From medieval attack galleys to AI‑driven catamarans

An old idea dressed in sensors and missiles

A expressão “attack galley” pode soar romântica, mas a analogia tem fundamento. Galés medievais e do início da era moderna eram embarcações longas, de calado raso, que corriam ao longo da costa para golpear flancos com velocidade e surpresa. Sua força estava menos em blindagem e mais em manobrabilidade e impacto concentrado.

O MASC repete esse padrão. No lugar de remadores sob o convés, algoritmos cuidam de navegação, detecção de ameaças e planejamento de rota. No lugar de arqueiros, a carga útil pode incluir mísseis antinavio, torpedos leves ou munições “vagantes” (loitering munitions) saindo de seus tubos de lançamento em alta velocidade.

Como as galés, os MASCs devem ser vistos como predadores oportunistas.

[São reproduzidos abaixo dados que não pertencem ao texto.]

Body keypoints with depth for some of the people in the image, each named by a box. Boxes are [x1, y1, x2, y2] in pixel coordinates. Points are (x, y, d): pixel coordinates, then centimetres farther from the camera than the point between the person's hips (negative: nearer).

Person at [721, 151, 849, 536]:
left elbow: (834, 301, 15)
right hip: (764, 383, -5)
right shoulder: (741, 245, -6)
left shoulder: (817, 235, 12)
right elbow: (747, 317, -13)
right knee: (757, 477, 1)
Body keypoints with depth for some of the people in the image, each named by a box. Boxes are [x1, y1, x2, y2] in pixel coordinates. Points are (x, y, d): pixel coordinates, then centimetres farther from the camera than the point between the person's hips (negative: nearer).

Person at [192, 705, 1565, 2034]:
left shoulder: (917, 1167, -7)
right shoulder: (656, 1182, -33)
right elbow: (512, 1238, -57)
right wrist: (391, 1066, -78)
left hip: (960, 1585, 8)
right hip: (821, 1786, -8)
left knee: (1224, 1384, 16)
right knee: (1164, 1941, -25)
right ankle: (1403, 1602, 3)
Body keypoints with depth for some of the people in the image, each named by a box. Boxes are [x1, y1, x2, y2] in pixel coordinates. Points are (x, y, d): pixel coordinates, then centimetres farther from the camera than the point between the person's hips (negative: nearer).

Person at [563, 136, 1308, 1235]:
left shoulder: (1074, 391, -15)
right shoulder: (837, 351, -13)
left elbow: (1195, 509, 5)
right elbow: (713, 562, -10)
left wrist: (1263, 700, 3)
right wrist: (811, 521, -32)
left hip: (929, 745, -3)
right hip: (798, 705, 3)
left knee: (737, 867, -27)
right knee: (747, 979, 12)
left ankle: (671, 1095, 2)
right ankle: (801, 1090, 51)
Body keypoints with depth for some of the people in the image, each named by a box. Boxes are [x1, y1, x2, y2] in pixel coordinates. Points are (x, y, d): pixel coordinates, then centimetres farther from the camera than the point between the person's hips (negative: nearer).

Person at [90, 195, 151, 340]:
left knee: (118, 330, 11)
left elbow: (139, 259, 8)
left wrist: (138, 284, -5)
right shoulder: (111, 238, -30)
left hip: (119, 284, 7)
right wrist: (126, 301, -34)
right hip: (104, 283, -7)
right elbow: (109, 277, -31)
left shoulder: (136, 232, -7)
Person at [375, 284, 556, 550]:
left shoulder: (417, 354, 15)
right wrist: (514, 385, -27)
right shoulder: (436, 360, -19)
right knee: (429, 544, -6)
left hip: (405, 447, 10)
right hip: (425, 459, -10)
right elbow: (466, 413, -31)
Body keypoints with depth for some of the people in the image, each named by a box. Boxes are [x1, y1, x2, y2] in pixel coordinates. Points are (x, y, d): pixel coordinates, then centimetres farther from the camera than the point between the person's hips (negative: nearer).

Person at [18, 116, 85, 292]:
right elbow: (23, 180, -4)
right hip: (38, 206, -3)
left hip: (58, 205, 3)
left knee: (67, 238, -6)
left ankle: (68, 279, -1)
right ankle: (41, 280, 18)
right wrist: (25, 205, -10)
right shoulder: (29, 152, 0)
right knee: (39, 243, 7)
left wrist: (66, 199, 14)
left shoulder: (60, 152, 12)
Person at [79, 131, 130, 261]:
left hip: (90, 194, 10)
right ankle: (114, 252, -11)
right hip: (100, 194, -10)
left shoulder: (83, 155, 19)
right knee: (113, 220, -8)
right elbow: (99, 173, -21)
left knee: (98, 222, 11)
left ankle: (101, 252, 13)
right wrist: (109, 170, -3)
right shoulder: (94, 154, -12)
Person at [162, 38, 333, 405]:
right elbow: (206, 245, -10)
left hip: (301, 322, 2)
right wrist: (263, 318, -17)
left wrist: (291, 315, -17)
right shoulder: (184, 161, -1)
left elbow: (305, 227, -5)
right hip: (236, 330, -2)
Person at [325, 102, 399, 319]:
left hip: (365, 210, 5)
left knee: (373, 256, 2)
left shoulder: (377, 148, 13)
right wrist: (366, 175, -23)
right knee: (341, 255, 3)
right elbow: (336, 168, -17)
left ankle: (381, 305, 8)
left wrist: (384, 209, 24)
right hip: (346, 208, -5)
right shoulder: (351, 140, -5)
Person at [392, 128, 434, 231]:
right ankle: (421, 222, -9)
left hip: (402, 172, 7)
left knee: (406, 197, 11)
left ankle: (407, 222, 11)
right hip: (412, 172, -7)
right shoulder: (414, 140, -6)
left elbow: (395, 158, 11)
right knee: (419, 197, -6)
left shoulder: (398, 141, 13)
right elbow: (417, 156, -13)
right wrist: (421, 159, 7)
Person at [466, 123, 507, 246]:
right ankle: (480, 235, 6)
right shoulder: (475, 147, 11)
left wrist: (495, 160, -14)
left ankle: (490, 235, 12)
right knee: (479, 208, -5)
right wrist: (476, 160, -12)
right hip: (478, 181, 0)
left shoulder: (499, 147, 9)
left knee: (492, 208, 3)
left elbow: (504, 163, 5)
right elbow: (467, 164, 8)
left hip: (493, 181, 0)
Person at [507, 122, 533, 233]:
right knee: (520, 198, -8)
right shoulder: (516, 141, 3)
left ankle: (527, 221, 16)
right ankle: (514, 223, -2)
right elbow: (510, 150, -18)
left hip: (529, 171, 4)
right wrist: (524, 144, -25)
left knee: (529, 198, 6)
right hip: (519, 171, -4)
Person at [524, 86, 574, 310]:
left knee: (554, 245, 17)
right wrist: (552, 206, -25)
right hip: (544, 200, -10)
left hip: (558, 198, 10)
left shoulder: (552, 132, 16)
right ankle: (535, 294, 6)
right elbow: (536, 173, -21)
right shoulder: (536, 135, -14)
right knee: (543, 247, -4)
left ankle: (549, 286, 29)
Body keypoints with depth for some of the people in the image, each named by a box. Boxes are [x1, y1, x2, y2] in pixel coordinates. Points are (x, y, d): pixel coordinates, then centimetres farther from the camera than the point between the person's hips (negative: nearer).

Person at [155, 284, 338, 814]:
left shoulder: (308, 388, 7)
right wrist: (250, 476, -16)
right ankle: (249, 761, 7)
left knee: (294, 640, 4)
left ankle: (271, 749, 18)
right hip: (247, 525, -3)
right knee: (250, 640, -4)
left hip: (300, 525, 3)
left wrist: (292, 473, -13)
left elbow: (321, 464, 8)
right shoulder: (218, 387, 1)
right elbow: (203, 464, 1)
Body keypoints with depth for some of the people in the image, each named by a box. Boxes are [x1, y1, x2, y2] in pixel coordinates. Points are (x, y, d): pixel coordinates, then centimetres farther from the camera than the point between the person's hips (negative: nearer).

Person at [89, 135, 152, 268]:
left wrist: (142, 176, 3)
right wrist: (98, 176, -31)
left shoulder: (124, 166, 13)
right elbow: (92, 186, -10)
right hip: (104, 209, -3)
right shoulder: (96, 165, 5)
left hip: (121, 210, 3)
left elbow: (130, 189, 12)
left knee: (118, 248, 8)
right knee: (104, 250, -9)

Eles não foram feitos para trocar tiros com um cruzador. A proposta é aparecer onde o oponente se sente relativamente seguro: perto de portos, ao redor de rotas logísticas ou nas bordas de ilhas contestadas.

Risks, grey areas and real‑world scenarios

Esse nível de autonomia levanta questões legais e políticas. Quanta tomada de decisão pode ser delegada ao software durante uma missão longa? E como uma marinha prova, depois de um ataque, que um humano permaneceu “no loop” (com poder de decisão)?

Um provável uso inicial é vigilância de alto risco em regiões tensas como o Estreito de Ormuz ou o Mar do Sul da China. Um MASC poderia patrulhar rotas de navegação, varrer minas ou acompanhar embarcações suspeitas. Se for atacado, a perda seria de equipamento, não de vidas - mas o potencial de escalada é evidente.

Outro cenário envolve táticas de saturação. Em uma confrontação hipotética perto de Taiwan, um grupo de ataque de porta-aviões dos EUA poderia lançar uma onda de MASCs à frente dos navios tripulados. Alguns carregariam iscas e interferidores, outros mísseis reais. Radares e comandantes inimigos teriam dificuldade em separar alvos de alto valor de drones mais baratos até que fosse tarde demais.

Key terms and concepts worth unpacking

What “autonomy” really means at sea

No jargão naval, “autônomo” raramente significa pensamento totalmente independente. Em geral, descreve sistemas capazes de seguir rotas pré-planejadas, evitar colisões, gerenciar combustível e se ajustar a mudanças básicas - mau tempo, tráfego próximo - sem direção humana passo a passo.

Decisões de nível mais alto, principalmente sobre uso de força letal, normalmente ficam com operadores remotos. Esses operadores podem supervisionar várias embarcações ao mesmo tempo, intervindo apenas quando as regras de engajamento exigem julgamento humano.

Why mines and submarines fear small USVs

Para submarinos e campos minados, pequenas embarcações não tripuladas são um problema crescente. Um craft silencioso e relativamente barato como o MASC pode rebocar sonares ou lançar pequenos drones submarinos para mapear uma área. Repetir isso dia após dia aumenta a chance de detectar um submarino escondido ou minas camufladas.

Ao mesmo tempo, usar embarcações não tripuladas para desminagem ou ASW de curta distância reduz o risco para marinheiros. Essa redução de risco é um dos argumentos mais fortes quando marinhas defendem esses programas diante de políticos e do público.

Combinados com drones aéreos e dados de satélite, os MASCs passam a compor uma rede em camadas de vigilância e ataque. Cada camada isolada parece administrável. Juntas, elas esticam a atenção do adversário, suas defesas aéreas e unidades de guerra eletrônica - exatamente o efeito estratégico que planejadores americanos estão buscando.